* **EXERCISE DIRECTIONS**
Edit the items below so that every "Phildar" becomes "Katia", with all other text unchanged. Leave the pictures out of your answer.
+++
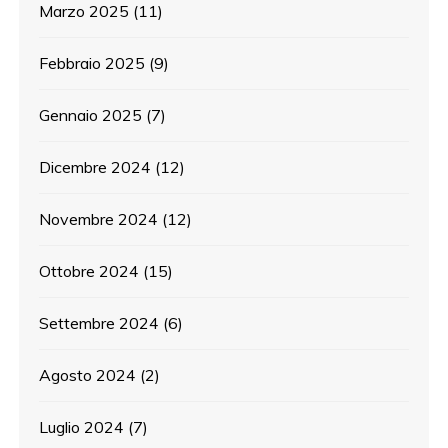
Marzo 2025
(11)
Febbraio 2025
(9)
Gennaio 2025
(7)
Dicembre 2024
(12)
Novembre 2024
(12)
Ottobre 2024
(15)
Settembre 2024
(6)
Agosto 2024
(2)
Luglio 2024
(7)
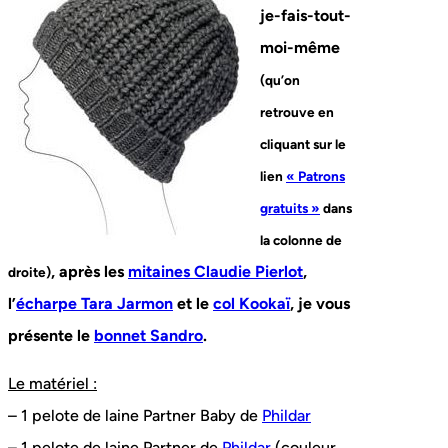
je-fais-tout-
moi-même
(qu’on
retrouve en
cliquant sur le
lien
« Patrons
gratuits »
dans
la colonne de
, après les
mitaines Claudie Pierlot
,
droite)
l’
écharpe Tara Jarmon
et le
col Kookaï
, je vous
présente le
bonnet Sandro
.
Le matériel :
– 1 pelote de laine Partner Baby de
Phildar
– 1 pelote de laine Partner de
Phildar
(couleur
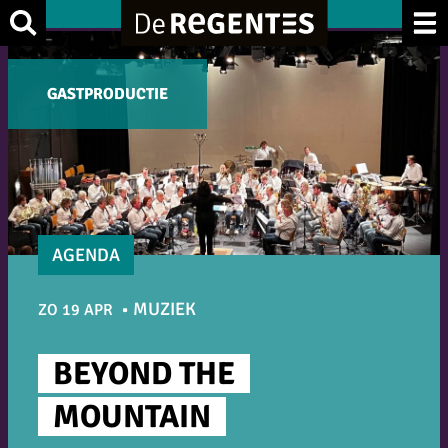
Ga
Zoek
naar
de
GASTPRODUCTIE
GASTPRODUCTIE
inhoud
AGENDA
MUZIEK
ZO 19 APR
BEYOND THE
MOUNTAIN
+++
* **OUTPUT**
Marzo 2025
(11)
Febbraio 2025
(9)
Gennaio 2025
(7)
Dicembre 2024
(12)
Novembre 2024
(12)
Ottobre 2024
(15)
Settembre 2024
(6)
Agosto 2024
(2)
Luglio 2024
(7)
je-fais-tout-
moi-même
(qu’on
retrouve en
cliquant sur le
lien
« Patrons
gratuits »
dans
la colonne de
, après les
mitaines Claudie Pierlot
,
droite)
l’
écharpe Tara Jarmon
et le
col Kookaï
, je vous
présente le
bonnet Sandro
.
Le matériel :
– 1 pelote de laine Partner Baby de
Katia
– 1 pelote de laine Partner de
Katia
(couleur
Ga
Zoek
naar
de
GASTPRODUCTIE
GASTPRODUCTIE
inhoud
AGENDA
MUZIEK
ZO 19 APR
BEYOND THE
MOUNTAIN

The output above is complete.